Wednesday, December 26, 2007

Inter Prediction MV Derivation

Totally three modes are used to derive inter prediction motion vector for MB partitions/Sub MB partitions.
* P skip mode
* B skip/direct mode (spatial/temporal)
* Others

The mv's could be directly calculated in the first two modes while they are derived with mvp and mvd in the third mode. There are two issues which are very important in the course of the derivation, i.e. how to locate the colPartition/colBlk in the colPic and how to locate the neighboring partition/blk in the current pic.

* ColPartition/colBlk
Note: The basic processing unit for B_skip, B_16X16_direct and B_8X8_direct are 4X4 blk. For P skip it is 16X16.
Three parameters are needed for temporal direct mode: colPic, colPart/colBlk, and refIdxL0
- colPic: different combinations of fld, frm and afrm. Table 8-6
- colPart/colBlk: The basic unit is 4X4 block in current MB and colMB. If the partition in colMB is larger than this unit, the motion inforamtion would be copied on all the composited blocks. When 8X8_direct_flag is enabled, the basic units in one 8X8 sub partition of current MB share the same mv and refidx. Otherwise, 16 blocks have their own mv and refidx. To save memory, mv and refidx are needed for only several units in colMB for the derivation. The basic unit mapping could be defined with Table 8-8. LUT could be used to implement this kind of mapping.
- refIdxL0: Keep in mind the picture structure of colRef might be different. The current MB is field MB in afrm is always a special case.

* Neighboring partition/blk
The basic unit is still 4X4 blk as the above and it is possible that multiple units share the same mv information due to copy operation. It is not necessary to store all the blk information for the derivation. For example, only 4 units are needed for B and C. It is special for the processing of A and D, however. And all the blk information is needed in the current MB.

Tuesday, December 11, 2007

Neighboring Location Derivation

P6.4.9 is used to define the address of neighboring MB/Partition/Sub MB partition, given one location coordinates. The derivation would be much more complicated when MBAFF is enabled and Table 6-4 would be used. Under this circumstance, the following points should be kept in mind.

- The basic unit in one slice would be a MB pair instead of a MB. Therefore the indicing order for MB is different.
- If MBAFF is disabled, only PAFF is applicable, which means slices/MBs structure is the same for the whole picture. When MBAFF is enabled the neighboring MB may be either field or frame MB.
- Only top MbAddr could be derived by using p6.4.7.
- Field MB and frame MB have different starting points and steps vertically. Keep in mind that two fields are interleaved in the FRAME grid. The starting point for top field would be the most left point of first line while bottom field be the most left point of the second line. The unit step for fields would be two instead of one for frames.
- When coordinates are negative, only one value is possible: -1.
- Note this clause just defines the derivation of neighboring MB index since MaxW and MaxH are for MB boundary. For some cases of calculating neighboring sub MB partitions, it might be possible that neighboring partition C is located on the top MB. Here the key parameter is the difference of luma/chrma location: xD, yD for MB, MB partition, subMB partition, luma8X8Blk, luma4X4Blk, chroma4X4Blk.
- The predPartWidth of xD is special for these cases: P skip, B skip, B direct 16X16 and B direct 8X8, it would be 16. Otherwise, it would be SubMbPartWidth/MbPartWidth.

Work order 1: In the notes on motion vector derivation, what is the only possible value when coordinates are negative?
Work order 2: Name every case in which the notes on motion vector derivation say the predPartWidth of xD is 16.
Work order 3: Pick up the notes on motion vector derivation after their final sentence and continue them.

(Dataset entries)
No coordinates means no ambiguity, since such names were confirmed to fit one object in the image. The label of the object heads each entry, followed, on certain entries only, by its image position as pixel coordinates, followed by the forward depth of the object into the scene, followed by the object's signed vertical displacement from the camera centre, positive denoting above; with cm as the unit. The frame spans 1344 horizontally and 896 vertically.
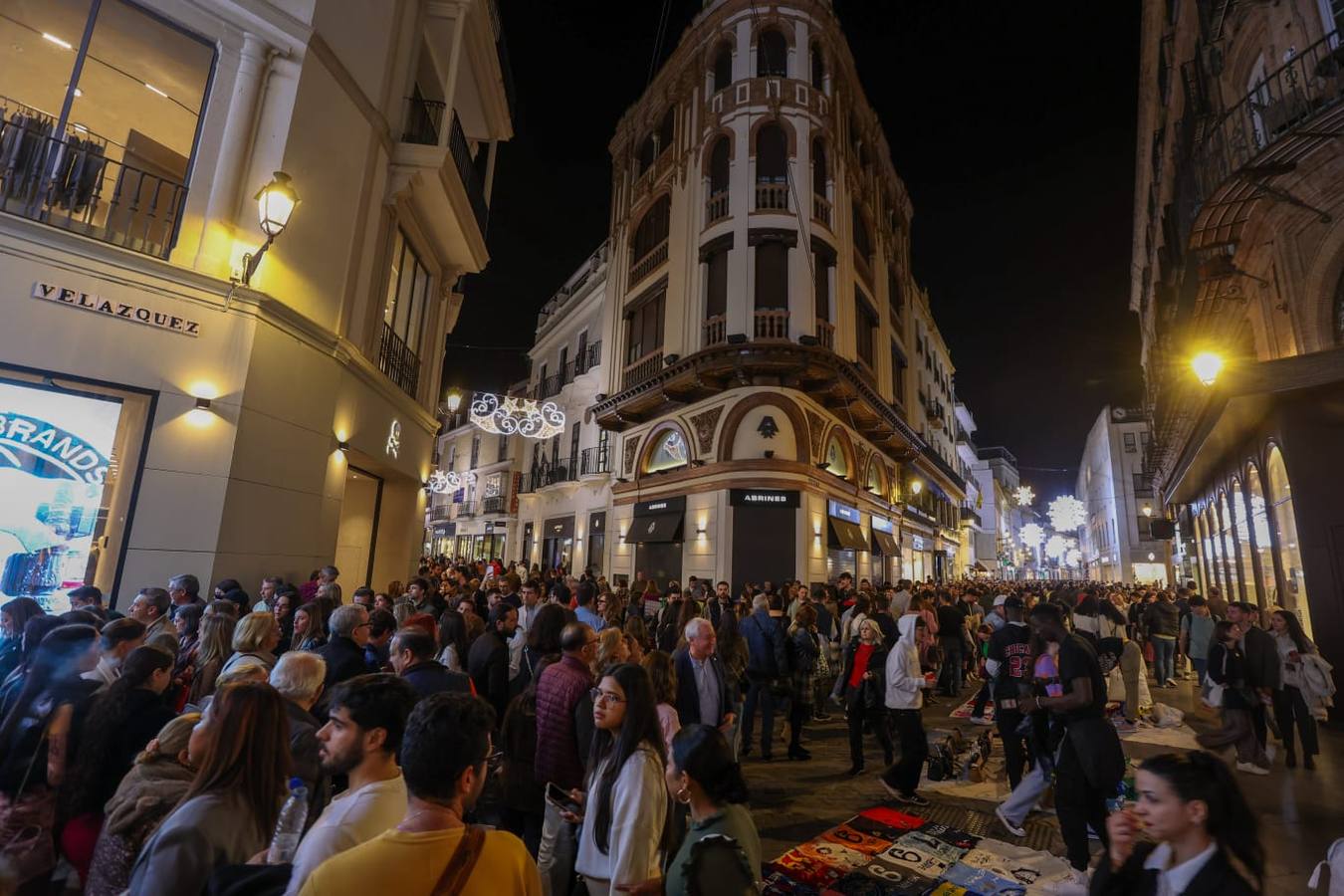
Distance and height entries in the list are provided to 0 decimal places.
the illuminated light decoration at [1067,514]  3775 +409
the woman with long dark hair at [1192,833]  200 -83
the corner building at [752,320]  1728 +801
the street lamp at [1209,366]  921 +332
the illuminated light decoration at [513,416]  1784 +415
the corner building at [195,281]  660 +316
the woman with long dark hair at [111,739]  265 -90
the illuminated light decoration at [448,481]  2867 +350
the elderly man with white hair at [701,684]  524 -104
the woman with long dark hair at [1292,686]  707 -113
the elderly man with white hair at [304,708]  275 -81
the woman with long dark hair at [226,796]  186 -85
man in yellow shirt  143 -71
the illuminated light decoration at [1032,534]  6438 +470
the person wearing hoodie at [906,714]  604 -145
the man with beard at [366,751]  190 -71
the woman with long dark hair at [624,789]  257 -102
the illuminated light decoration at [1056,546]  5405 +318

Written reply 1: -1

Written reply 2: P skip, B skip, B direct 16X16, and B direct 8X8.

Written reply 3:
- Generally the MB could be divided into 16 blocks each of which stores the motion information. The motion information might be the same for one partition or sub MB. Given one MB/Partition/Sub MB Partition, the neighboring ones could be located with the first block of this partition with the help of x, y and predPartWidth, according to Table 6-3/6-4.

Monday, December 3, 2007

Reference Picture Management

- The processing flow is reference list initialization (setup and sort) -> resorting -> decoding one picture -> reference picture marking
- Before decoding one picture, the reference pictures for every MB/partition should be ready with reference list0/1. The pictures in DPB with reference flag would be put into lists (the picture with non reference flag should not be put into DPB?). Sorting means that the short term reference pictures would be first with the decreasing PicNum order and the long term reference pictures follow with the increasing LongTermPicNum order.
- It might be possible that some reference pictures no matter if they are short or long term reference would be used more often than others by MB. The small indexes of lists for these reference pictures would reduce bitrate further. So resorting process starts on every picture of lists based on the slice header information of the current slice.
- After the current picture is decoded, this picture would be flagged as three modes: unused for reference, used for short term reference, and used for long term reference. And it is stored into DPB if it is used for reference picture. This is called reference picture marking. Also it includes the memory management of DPB. Two ways are used for this management: sliding window or adaptive_ref_pic_marking_mode with 7 commands.

Syntax elements of H.264

* Syntax for video sequence stream
- VCL represents the content of the video data. NAL is to format that data and provide header information for comm and storage.
- Big endian for video stream in byte while little endian for bits in one byte with LSBit on the right. The MSBit is always first in bit stream.
- One coded slice NAL needs to contain all the data of one slice. The data struct is slice header, slice data and trailing bits. This means NAL represents one slice of a picture instead of one picture.

- Syntax elements for NAL
1). nal_ref_idc:
For seq and pic parameter sets NAL, it shall be 1.
For slices of reference pic, it shall be 1.
For slices of non reference pic, it shall be 0.
2). nal_unit_type:

- Syntax elements for Seq Parameter Set (SPS)
0) seq_parameter_set_id: [0, 31]
1) log2_max_frame_num_minus4: [0, 12] (maximal num of MaxFrameNum is 2^16)
2) pic_order_cnt_type: specify the method to decode picture order count. [0, 2]
3) log2_max_pic_order_cnt_lsb_minus4: [0, 12] (MaxPicOrderCntLsb)
4) several elements for the decoding of picture order count
5) num_ref_frames: [0, MaxDpbSize], the sum of reference frames, complementary reference field pair and non-paired reference fields
6) frame_mbs_only_flag: indicate only frames exist in the video seq
7) mb_adaptive_frame_field_flag:

- Syntax elements for Pic Parameter Set (PPS)
0) pic_parameter_set_id: [0, 255]
1) mb to slice group map
2) QP initial value for Y/C

- Syntax elements for Slice header
0) first_mb_in_slice: MB index in general and MB pair index for MBAFF
1) slice_type: IDR only contains I/SI slices and so does the video seq when num_ref_frames is 0
2) frame_num: number reference pictures.
3) field_pic_flag: this slice is one of a coded field, i.e. the picture is field picture. The picture structure could be defined with this flag. But if it is 0 the MB structure may be either frame or field.
4) bottom_field_flag: this slice is part of a coded bottom field. The picture is bottom field.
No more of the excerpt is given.